* _EXERCISE GOAL_: Below are several entries. Transcribe exactly those lines that fall from the one with "If you have" through the one with "1. A front-end", end lines included.

** Opening RECORDS SHOWN block **

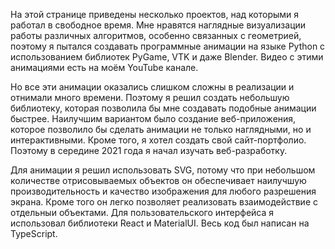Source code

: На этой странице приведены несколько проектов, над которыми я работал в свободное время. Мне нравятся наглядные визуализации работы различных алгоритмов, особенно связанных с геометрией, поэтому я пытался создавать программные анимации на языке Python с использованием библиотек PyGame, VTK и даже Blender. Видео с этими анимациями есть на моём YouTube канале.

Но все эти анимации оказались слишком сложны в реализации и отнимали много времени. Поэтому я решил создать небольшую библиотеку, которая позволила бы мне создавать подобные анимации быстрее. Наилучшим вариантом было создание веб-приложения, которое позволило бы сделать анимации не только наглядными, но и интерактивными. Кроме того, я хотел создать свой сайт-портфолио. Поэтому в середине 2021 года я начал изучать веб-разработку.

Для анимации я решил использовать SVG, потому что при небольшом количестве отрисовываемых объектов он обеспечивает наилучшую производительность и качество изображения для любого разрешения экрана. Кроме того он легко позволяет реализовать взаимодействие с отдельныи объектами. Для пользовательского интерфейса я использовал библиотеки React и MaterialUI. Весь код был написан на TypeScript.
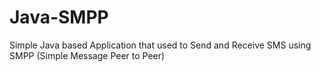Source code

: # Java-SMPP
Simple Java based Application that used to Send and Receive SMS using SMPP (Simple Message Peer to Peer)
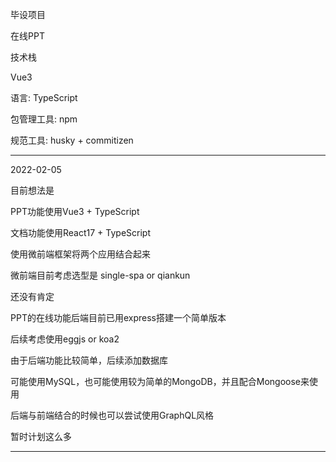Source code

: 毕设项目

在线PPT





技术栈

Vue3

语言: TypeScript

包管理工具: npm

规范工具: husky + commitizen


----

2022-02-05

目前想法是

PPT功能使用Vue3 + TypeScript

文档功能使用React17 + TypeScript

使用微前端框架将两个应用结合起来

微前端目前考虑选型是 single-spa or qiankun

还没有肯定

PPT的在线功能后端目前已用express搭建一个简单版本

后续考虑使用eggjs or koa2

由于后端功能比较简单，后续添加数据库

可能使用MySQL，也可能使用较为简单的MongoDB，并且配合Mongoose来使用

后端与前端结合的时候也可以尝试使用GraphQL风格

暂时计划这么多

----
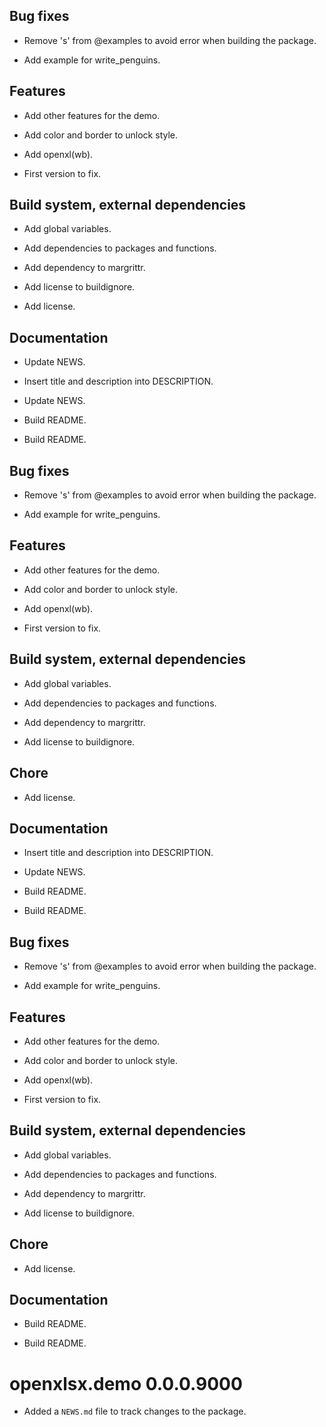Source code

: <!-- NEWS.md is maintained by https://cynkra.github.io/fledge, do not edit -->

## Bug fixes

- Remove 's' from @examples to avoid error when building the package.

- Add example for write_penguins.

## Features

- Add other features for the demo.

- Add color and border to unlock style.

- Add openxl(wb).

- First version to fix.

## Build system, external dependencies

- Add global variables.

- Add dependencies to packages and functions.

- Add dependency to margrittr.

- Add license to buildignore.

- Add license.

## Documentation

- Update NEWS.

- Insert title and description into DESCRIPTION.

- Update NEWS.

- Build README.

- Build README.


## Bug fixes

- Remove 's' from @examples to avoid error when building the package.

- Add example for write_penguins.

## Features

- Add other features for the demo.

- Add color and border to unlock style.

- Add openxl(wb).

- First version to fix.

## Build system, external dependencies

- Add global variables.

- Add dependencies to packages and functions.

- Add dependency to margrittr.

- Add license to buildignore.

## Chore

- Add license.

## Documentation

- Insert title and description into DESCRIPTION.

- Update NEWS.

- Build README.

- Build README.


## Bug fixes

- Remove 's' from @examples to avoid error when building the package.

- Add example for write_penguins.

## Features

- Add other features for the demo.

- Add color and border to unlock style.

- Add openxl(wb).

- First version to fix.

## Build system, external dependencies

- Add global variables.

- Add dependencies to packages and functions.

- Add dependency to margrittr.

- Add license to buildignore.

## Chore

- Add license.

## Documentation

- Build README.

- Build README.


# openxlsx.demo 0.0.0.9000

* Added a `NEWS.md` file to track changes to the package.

** Closing RECORDS SHOWN block **
** Opening RECORDS SHOWN block **

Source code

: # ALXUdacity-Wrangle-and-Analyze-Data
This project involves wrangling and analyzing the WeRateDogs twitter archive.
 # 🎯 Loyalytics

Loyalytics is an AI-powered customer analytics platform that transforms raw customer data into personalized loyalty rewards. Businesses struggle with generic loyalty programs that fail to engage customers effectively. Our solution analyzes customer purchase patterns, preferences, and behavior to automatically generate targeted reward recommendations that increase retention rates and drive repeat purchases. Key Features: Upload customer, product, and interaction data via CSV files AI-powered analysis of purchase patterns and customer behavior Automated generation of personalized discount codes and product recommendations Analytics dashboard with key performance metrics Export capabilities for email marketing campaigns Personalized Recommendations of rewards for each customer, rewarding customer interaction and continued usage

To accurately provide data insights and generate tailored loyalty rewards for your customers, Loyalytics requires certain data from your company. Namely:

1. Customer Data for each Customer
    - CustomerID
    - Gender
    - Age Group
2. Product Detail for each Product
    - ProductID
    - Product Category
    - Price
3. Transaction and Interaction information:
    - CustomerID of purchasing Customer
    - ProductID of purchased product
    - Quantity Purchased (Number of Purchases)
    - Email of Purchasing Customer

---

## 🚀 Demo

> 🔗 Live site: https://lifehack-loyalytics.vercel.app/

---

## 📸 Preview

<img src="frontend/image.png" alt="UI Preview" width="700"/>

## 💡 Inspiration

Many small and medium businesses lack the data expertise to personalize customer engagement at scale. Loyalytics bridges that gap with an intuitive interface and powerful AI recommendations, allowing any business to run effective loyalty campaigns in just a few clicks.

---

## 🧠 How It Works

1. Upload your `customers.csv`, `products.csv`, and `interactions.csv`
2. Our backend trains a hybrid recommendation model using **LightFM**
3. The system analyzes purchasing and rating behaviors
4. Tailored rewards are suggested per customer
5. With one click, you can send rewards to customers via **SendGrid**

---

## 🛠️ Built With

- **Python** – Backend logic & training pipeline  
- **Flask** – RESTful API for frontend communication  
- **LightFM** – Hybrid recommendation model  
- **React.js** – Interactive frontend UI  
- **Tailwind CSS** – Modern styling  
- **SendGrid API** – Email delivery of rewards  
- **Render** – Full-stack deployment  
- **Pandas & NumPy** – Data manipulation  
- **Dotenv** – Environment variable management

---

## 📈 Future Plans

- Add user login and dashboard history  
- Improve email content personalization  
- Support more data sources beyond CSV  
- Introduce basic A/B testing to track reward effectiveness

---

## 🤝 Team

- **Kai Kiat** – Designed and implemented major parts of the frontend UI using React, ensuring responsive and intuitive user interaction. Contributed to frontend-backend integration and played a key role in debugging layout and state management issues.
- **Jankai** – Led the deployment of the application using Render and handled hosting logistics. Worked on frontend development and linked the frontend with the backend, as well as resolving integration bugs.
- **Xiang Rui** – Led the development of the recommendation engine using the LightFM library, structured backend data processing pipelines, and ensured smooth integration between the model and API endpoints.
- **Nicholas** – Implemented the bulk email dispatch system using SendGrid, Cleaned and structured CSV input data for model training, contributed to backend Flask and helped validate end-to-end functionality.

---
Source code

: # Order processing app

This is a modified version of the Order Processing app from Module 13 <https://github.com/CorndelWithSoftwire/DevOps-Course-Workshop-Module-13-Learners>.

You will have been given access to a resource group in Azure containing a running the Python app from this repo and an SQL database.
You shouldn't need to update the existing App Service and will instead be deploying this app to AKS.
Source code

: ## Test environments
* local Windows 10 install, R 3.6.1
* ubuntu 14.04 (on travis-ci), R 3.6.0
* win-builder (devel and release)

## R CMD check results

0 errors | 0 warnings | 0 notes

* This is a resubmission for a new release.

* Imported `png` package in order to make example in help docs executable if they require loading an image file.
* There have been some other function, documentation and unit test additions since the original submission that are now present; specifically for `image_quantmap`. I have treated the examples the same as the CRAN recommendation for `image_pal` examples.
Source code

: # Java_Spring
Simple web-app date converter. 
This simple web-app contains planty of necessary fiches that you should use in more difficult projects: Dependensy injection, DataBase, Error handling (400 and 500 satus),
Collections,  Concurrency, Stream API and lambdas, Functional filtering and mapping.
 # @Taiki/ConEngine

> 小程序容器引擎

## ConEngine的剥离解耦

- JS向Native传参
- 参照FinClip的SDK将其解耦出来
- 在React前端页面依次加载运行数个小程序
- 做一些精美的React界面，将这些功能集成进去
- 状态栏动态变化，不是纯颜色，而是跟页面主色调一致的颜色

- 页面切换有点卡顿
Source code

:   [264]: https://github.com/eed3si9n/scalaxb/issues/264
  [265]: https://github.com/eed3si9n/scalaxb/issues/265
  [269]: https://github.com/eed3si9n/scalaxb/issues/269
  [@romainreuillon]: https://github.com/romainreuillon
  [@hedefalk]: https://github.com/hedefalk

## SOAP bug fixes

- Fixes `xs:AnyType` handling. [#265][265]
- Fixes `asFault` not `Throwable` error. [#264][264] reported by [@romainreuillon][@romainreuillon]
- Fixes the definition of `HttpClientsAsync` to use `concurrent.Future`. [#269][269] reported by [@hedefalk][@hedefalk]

** Closing RECORDS SHOWN block **
** Opening RECORDS SHOWN block **

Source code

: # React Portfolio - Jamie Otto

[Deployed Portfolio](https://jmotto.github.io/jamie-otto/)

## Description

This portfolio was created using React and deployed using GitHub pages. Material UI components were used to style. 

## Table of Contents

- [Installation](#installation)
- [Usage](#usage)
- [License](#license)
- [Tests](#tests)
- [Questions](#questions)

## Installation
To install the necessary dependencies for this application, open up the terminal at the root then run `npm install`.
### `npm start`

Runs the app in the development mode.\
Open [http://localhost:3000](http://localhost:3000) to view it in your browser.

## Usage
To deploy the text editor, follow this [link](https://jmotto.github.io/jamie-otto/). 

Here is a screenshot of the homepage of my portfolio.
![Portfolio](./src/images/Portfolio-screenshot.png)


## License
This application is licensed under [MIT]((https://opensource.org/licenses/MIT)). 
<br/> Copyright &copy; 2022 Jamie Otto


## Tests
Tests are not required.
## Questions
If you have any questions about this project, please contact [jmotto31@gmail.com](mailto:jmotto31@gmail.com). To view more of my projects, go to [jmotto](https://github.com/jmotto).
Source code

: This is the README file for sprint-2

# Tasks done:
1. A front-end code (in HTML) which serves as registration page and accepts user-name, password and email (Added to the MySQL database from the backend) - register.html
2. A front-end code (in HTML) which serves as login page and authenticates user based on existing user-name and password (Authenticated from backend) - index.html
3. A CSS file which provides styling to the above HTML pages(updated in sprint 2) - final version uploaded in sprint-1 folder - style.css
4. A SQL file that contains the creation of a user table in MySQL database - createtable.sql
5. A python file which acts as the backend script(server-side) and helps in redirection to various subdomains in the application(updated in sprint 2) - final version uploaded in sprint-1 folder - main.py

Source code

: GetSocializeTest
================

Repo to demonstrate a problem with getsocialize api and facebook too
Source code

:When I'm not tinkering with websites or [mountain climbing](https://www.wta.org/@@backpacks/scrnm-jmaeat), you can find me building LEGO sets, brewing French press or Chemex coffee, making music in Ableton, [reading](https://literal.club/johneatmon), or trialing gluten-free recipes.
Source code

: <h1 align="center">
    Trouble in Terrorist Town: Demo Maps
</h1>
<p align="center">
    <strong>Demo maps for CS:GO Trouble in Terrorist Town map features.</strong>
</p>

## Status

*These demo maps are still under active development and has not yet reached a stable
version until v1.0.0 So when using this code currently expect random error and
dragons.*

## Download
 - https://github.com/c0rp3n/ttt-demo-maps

** Closing RECORDS SHOWN block **

* _ANSWER SECTION_:
If you have any questions about this project, please contact [jmotto31@gmail.com](mailto:jmotto31@gmail.com). To view more of my projects, go to [jmotto](https://github.com/jmotto).
Source code

: This is the README file for sprint-2

# Tasks done:
1. A front-end code (in HTML) which serves as registration page and accepts user-name, password and email (Added to the MySQL database from the backend) - register.html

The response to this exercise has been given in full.